Par conséquent c’est à juste titre que le juge de première instance a rejeté la demande de la SARL X au titre de l’impôt foncier.
Sur les charges :
Il ressort du contrat de bail commercial que le preneur est tenu de s’acquitter de toutes les contributions et charges de ville, de police et de voirie dont les locataires sont ordinairement tenus, ainsi que de sa quote-part des frais d’entretien, de services et toutes les charges de l’immeuble majorée s’il y a lieu de la TVA et rembourser le cas échéant l’ensemble des charges de copropriété telles qu’elles sont prévues pour le lot loué par le règlement de copropriété à l’exception des honoraires de syndic et des frais d’assemblées.
Il ressort également du contrat de bail que chaque mois une provision pour les charges locatives de 250 francs doit être versée par le preneur.
Comme déjà relevé précédemment le bail ne contient aucune clause spécifique sur les pièces que le bailleur doit communiquer au preneur et sur le mode de communication des dites pièces et il a été rappelé que la loi n’impose aucun mode de communication des éléments justificatifs des charges admettant que cette obligation peut être remplie par une simple communication des documents.

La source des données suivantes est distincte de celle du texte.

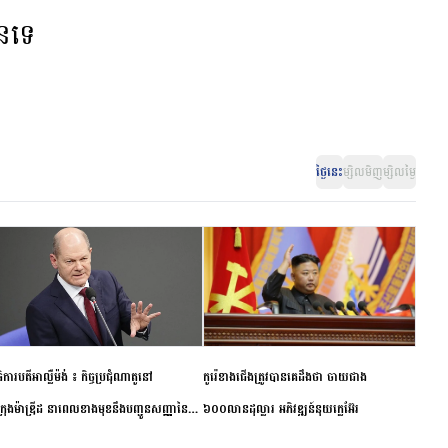
ានទេ
ថ្ងៃនេះ
ម្សិលមិញ
ម្សិលម្ងៃ
ិការបតីអាល្លឺម៉ង់ ៖ កិច្ចប្រជុំណាតូនៅ
កូរ៉េខាងជើងត្រូវបានគេដឹងថា ចាយជាង
ក្រុងម៉ាឌ្រីដ នាពេលខាងមុខនឹងបញ្ជូនសញ្ញានៃ
៦០០លានដុល្លារ អភិវឌ្ឍន៍នុយក្លេអ៊ែរ
ពស្អិតរមួត និងការប្តេជ្ញាចិត្ត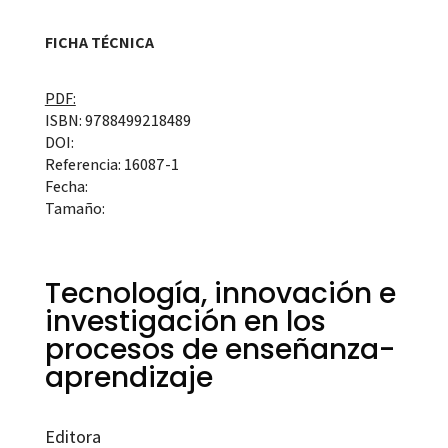
FICHA TÉCNICA
PDF:
ISBN: 9788499218489
DOI:
Referencia: 16087-1
Fecha:
Tamaño:
Tecnología, innovación e
investigación en los
procesos de enseñanza-
aprendizaje
Editora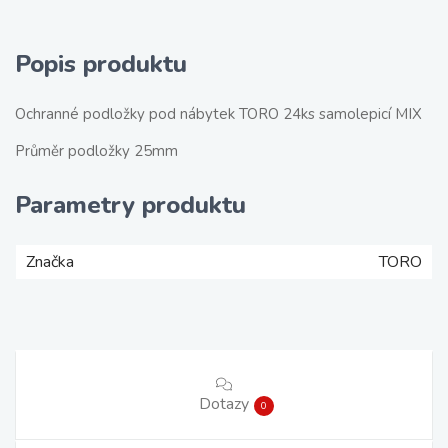
Popis produktu
Ochranné podložky pod nábytek TORO 24ks samolepicí MIX
Průměr podložky 25mm
Parametry produktu
Značka
TORO
Dotazy
0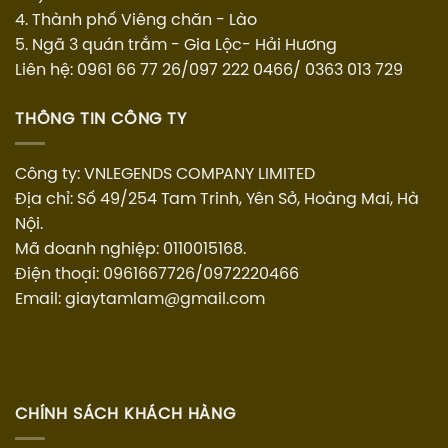
4. Thành phố Viêng chăn - Lào
5. Ngã 3 quán trắm - Gia Lộc- Hải Hương
Liên hệ: 0961 66 77 26/097 222 0466/ 0363 013 729
THÔNG TIN CÔNG TY
Công ty: VNLEGENDS COMPANY LIMITED
Địa chỉ: Số 49/254 Tam Trinh, Yên Sở, Hoàng Mai, Hà
Nội.
Mã doanh nghiệp: 0110015168.
Điện thoại: 0961667726/0972220466
Email: giaytamlam@gmail.com
CHÍNH SÁCH KHÁCH HÀNG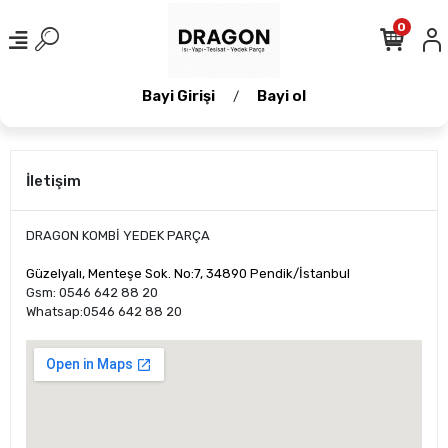
0
Bayi Girişi
Bayi ol
/
İletişim
DRAGON KOMBİ YEDEK PARÇA
Güzelyalı, Menteşe Sok. No:7, 34890 Pendik/İstanbul
Gsm: 0546 642 88 20
Whatsap:0546 642 88 20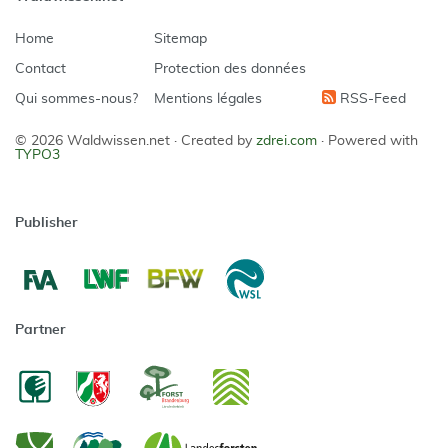
Home
Sitemap
Contact
Protection des données
Qui sommes-nous?
Mentions légales
RSS-Feed
© 2026 Waldwissen.net ·
Created by
zdrei.com
·
Powered with
TYPO3
Publisher
Partner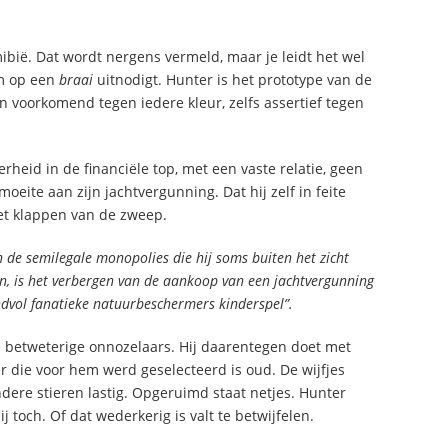
ibië. Dat wordt nergens vermeld, maar je leidt het wel
em op een
braai
uitnodigt. Hunter is het prototype van de
n voorkomend tegen iedere kleur, zelfs assertief tegen
kerheid in de financiële top, met een vaste relatie, geen
 moeite aan zijn jachtvergunning. Dat hij zelf in feite
 het klappen van de zweep.
de semilegale monopolies die hij soms buiten het zicht
, is het verbergen van de aankoop van een jachtvergunning
dvol fanatieke natuurbeschermers kinderspel”.
 betweterige onnozelaars. Hij daarentegen doet met
er die voor hem werd geselecteerd is oud. De wijfjes
andere stieren lastig. Opgeruimd staat netjes. Hunter
j toch. Of dat wederkerig is valt te betwijfelen.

Le tribunal de grande instance après avoir examiné les décomptes produits et pris en considération les observations des parties et notamment la reconnaissance par Y Z d’un solde de trop perçu de charges pour les années 2011 et 2012 de 513,96 € et après avoir procédé en application de l’article L 145-40-2 du code de commerce à une répartition en fonction de la surface exploitée a retenu que le bailleur était redevable envers le preneur de la somme de 703,44 € au titre des charges pour les années 2009 à 2013.
Cette analyse ne fait pas l’objet d’une critique pertinente par les parties et en particulier par la SARL X sauf à contester à nouveau la non remise de justificatifs et à solliciter leur production sous astreinte demande rejetée à juste titre par le jugement entrepris aucune obligation ni contractuelle ni légale ne pesant sur le bailleur à ce titre.
Par conséquent la décision de première instance sera confirmée.
Sur les demandes du bailleur au titre de la régularisation de la taxe foncière de 2011 à 2013 et de la régularisation de la TVA :
Ces demandes pour un montant total de 1203,19 € ont été rejetées par le juge de première instance en raison de la défaillance par le bailleur à justifier des sommes sollicitées.
En appel il n’est produit aucune pièce qui pourrait amener la cour à revenir sur la décision de première instance étant rappelé le principe selon lequel c’est à celui qui se prétend créancier d’en rapporter la preuve.
Par conséquent le jugement entrepris sera confirmé sur ce point.
Sur les demandes accessoires :
La décision de première instance sera également confirmée en ses dispositions au titre de l’article 700 code de procédure civile et des dépens.
La SARL X succombant au principal en son appel sera condamnée à payer à Y Z la somme de 1 000 € au titre de l’article 700 du code de procédure civile ainsi qu’aux dépens de la présente procédure.
PAR CES MOTIFS:
La cour, statuant par arrêt contradictoire rendu par mise à disposition au greffe.
Confirme le jugement rendu le 3 septembre 2015, par le tribunal de grande instance de MONTPELLER en toutes ses dispositions.
Y ajoutant,
Condamne la SARL X aux dépens de la procédure en appel.
Condamne la SARL X à payer à Y Z la somme de 1 000 € en application de l’article 700 du code de procédure civile.